The Way of Non-Preference does not mean you become a doormat. It does not mean you do not act. I was not a doormat. I turned over the tables in the temple. But I did it from a place of Oneness, not preference. I did it because the actions were a violation of the One, not just a violation of my opinion.
Your call is to "love your enemy." Why? Not because it's a difficult, virtuous rule. It's not a rule at all! It's a description of reality. You love your enemy because, in the One, there is no enemy. The one you call "enemy" is the One, playing the part of "enemy." They are you, in a different costume.

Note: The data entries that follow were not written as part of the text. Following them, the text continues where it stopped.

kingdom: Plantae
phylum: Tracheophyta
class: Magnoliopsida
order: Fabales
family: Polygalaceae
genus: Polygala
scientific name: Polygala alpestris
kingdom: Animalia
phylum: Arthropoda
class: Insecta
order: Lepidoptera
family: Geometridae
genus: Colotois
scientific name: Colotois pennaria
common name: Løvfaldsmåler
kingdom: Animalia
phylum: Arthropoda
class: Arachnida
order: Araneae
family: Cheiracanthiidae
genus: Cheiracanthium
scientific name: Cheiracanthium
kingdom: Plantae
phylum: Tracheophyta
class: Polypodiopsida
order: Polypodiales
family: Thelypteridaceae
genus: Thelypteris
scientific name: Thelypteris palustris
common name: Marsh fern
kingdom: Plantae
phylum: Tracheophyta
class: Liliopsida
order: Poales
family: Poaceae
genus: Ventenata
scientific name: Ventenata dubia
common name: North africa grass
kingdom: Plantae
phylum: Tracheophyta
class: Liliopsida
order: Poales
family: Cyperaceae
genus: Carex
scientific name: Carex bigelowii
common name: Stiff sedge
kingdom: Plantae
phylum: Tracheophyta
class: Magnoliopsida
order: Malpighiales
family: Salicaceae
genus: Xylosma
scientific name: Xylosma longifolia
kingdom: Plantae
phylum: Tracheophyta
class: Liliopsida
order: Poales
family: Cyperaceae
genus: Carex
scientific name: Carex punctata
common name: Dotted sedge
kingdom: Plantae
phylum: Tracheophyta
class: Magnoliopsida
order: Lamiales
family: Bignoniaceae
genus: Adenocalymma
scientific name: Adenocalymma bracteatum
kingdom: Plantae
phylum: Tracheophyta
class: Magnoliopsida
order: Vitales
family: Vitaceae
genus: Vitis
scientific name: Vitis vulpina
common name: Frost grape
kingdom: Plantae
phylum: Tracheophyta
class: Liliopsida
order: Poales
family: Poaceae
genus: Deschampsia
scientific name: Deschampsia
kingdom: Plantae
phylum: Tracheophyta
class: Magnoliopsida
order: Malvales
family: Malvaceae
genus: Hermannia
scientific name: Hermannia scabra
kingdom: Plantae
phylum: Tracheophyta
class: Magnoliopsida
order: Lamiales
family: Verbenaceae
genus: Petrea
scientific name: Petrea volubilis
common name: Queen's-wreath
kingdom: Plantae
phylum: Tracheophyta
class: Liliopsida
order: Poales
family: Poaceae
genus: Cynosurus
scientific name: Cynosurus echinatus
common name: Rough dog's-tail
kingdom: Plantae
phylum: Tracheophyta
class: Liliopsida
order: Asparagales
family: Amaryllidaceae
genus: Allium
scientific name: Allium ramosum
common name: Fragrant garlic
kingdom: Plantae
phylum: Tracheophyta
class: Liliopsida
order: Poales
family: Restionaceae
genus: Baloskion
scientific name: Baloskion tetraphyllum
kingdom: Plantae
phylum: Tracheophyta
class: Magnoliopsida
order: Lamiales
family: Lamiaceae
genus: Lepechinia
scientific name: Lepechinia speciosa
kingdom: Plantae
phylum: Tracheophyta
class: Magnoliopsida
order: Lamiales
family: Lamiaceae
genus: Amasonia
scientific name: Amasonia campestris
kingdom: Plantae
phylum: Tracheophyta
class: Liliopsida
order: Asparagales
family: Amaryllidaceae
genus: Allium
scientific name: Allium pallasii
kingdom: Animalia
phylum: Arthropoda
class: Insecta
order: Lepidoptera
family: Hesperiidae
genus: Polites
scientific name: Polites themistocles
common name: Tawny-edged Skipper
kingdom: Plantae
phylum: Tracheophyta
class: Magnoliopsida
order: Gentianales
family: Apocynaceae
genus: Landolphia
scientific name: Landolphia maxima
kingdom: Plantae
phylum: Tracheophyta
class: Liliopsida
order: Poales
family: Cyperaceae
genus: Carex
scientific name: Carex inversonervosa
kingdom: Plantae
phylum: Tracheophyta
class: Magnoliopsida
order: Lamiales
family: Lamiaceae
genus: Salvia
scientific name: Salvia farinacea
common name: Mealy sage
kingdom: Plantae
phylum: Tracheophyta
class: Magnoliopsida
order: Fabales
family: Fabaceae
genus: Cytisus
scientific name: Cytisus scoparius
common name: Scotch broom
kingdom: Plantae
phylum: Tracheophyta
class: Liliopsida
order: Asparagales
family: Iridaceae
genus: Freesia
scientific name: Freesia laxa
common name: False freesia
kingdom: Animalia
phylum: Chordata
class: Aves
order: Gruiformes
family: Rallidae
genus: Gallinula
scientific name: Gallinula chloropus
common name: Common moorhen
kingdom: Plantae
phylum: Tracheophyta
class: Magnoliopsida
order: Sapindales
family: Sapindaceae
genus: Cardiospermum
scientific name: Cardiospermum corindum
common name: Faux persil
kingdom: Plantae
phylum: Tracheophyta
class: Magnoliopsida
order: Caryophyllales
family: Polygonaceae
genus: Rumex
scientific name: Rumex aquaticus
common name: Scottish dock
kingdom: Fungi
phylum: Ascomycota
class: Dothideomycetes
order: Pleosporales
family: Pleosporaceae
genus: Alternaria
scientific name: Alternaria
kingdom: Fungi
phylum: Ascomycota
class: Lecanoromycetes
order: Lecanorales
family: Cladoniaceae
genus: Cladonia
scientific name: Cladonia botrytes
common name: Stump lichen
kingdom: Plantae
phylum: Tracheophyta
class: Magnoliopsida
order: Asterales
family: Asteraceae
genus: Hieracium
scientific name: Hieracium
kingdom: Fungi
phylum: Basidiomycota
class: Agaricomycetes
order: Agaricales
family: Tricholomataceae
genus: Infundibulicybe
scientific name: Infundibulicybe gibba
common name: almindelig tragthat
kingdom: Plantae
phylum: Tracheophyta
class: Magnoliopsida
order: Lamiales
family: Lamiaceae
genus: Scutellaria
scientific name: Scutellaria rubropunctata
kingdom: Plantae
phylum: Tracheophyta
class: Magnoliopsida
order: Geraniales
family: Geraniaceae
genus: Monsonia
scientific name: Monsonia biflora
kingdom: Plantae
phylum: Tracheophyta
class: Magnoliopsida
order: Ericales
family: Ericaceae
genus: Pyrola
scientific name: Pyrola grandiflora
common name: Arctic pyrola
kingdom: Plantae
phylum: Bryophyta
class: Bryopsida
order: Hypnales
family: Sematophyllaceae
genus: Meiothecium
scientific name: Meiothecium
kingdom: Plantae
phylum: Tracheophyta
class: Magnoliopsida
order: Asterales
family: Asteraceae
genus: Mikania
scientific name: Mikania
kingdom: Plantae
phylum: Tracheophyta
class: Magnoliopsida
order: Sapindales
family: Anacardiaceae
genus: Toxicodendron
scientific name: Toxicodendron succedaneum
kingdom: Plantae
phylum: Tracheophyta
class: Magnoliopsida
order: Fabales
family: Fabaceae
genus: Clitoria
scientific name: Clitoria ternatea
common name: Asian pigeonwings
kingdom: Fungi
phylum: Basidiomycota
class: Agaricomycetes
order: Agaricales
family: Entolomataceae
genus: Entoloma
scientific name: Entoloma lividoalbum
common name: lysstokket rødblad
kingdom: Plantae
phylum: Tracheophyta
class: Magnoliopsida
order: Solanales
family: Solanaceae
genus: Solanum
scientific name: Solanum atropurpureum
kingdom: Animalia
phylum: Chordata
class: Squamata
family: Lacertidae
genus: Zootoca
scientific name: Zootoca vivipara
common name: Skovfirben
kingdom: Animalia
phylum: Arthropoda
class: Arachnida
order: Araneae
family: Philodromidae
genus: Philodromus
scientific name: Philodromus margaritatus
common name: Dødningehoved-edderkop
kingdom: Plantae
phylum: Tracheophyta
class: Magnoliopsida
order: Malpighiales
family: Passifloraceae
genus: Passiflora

When you act from this place, your action is clean. It is powerful. It is "Wisdom in Action." You are not acting to defeat an "other." You are acting to restore balance to the One.
So, the practice is this: Be still.
When the wave of "I like this!" rises in your mind, just watch it. "Ah, there is 'like.'" When the wave of "I hate this!" rises, just watch it. "Ah, there is 'hate.'"
Do not cling to them. Do not push them away. Be the still, silent, vast ocean that allows all waves to be.
This is poverty of spirit. This is purity of heart. This is the end of sorrow.
Be still. Stop dividing the world. And the Kingdom of God, the Great Way, will reveal itself. Not "out there," not "after you die," but right here, right now, in this very breath.
It was here all along.
Go in peace. And see the One in all things.